Promises are not a new concept. Devised as a way to simplify synchronicity in concurrent or asynchronous programming languages, the idea is straightforward: a Promise is a placeholder for a value that hasn't yet been computed. It can be fulfilled when the value becomes known, or rejected in case of error. You can "then" specify code that gets executed when the Promise moves from pending to fulfilled.

Here's a naive example to illustrate how you might use Promises in JavaScript in a Web Data Connector:

// Return a Promise for the given URL.
var returnApiDataFor = function(url) {
  return new Promise(function(fulfill, reject) {
    // When the promise is invoked, send the request.
    $.getJSON(url, function (response) {
      // Fulfill the promise with data returned.
      fulfill(response.records);
    });
  });
};

// Invoke the promise for a given URL.
returnApiDataFor('https://api.example.com')
  // Once the promise is fulfilled...
  .then(function (records) {
    // Pass data to Tableau.
    tableau.dataCallback(records);
  });

If we want to wait for a series of API calls to be fulfilled before taking action, we can use a feature in the JavaScript specification for Promises called Promise.all.
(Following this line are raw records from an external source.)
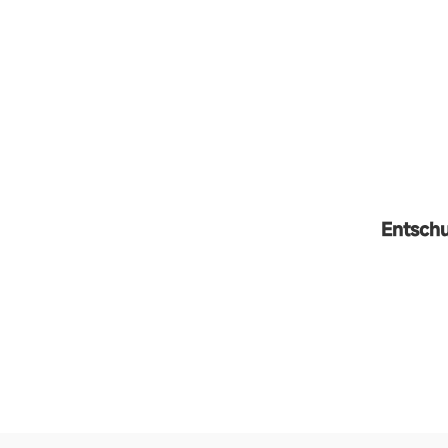
Entschu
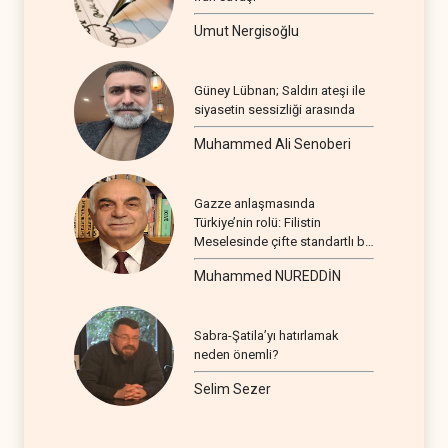
Umut Nergisoğlu
Güney Lübnan; Saldırı ateşi ile
siyasetin sessizliği arasında
Muhammed Ali Senoberi
Gazze anlaşmasında
Türkiye’nin rolü: Filistin
Meselesinde çifte standartlı bir
seyir
Muhammed NUREDDİN
Sabra-Şatila’yı hatırlamak
neden önemli?
Selim Sezer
With it, we can specify an iterable object (like an array) of Promises, wait for them all to be fulfilled, and then react based on the aggregation of all returned values.
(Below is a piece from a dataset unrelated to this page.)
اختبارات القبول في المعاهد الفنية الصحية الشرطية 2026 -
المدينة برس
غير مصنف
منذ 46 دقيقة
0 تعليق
// Use the same Promise return helper from above.
var returnApiDataFor = function(url) {
  return new Promise(function(fulfill, reject) {
    $.getJSON(url, function (response) {
      fulfill(response.records);
    });
  });
};

// Define a helper to map a URL and page list to Promises.
var allPromisesFor = function(baseUrl, pages) {
  // Map each page to a URL wrapped in a Promise to retrieve its data.
  return pages.map(function(pageNumber) {
    return returnApiDataFor(baseUrl + '?page=' + pageNumber);
  });
};

// Invoke all Promises for a given base URL and pages.
Promise.all(allPromisesFor('https://api.example.com', [1, 2, 3])
  // Once all promises are fulfilled...
  .then(function (recordSet) {
    var allRecords = [];

    // Concatenate / union all page responses to a single array.
    recordSet.forEach(function(records) {
      allRecords = allRecords.concat(records);
    });

    // Pass the complete data set to Tableau.
    tableau.dataCallback(allRecords);
  });

The API is simple. Just as a Promise maps to a future value,Promise.all takes an array of Promises and maps them to an array of future values: [Promise, Promise, Promise] =>[[], [], []]. After a simple union-like operation during post-processing, we can pass the data back to Tableau in the format it expects [, , ], with no need to instruct Tableau to loop back and ask our WDC for additional records.

Promises provide a way to strike a balance between application performance and complexity: we can take advantage of some of JavaScript's asynchronous features while maintaining code readability and maintainability.

Things to consider

The Promise specification is part of ECMAScript 6, the first significant update to the JavaScript language since 2009. Although many modern browsers support Promises natively, they are currently unavailable in the WDC connection window in Tableau. In order to use them, you will have to include a shim or polyfill before your code.ES6-Promise andbluebird are good options, but anything that is faithful to the spec should do. For example:

<script src="es6-promise.min.js"></script>
<script src="jquery.min.js"></script>
<script src="wdc-sdk.js"></script>
<script src="your_wdc.js"></script>

It's also worth noting that the number of persistent connections that can be open for a given domain at any given time is fixed. Browsers set this number anywhere between 4 and 8, but the WDC seems to allow up to 6 simultaneous connections to a single host. This ensures you can't overwhelm an API provider by opening up hundreds or thousands of connections simultaneously. No need to implement that safety mechanism yourself.

Finally, for the sake of brevity and clarity, all of the examples above omit error handling of any kind. Beyond the benefits outlined above, Promises can also help simplify fault tolerance in asynchronous applications. I encourage you to explore JavaScript Promises in more depth.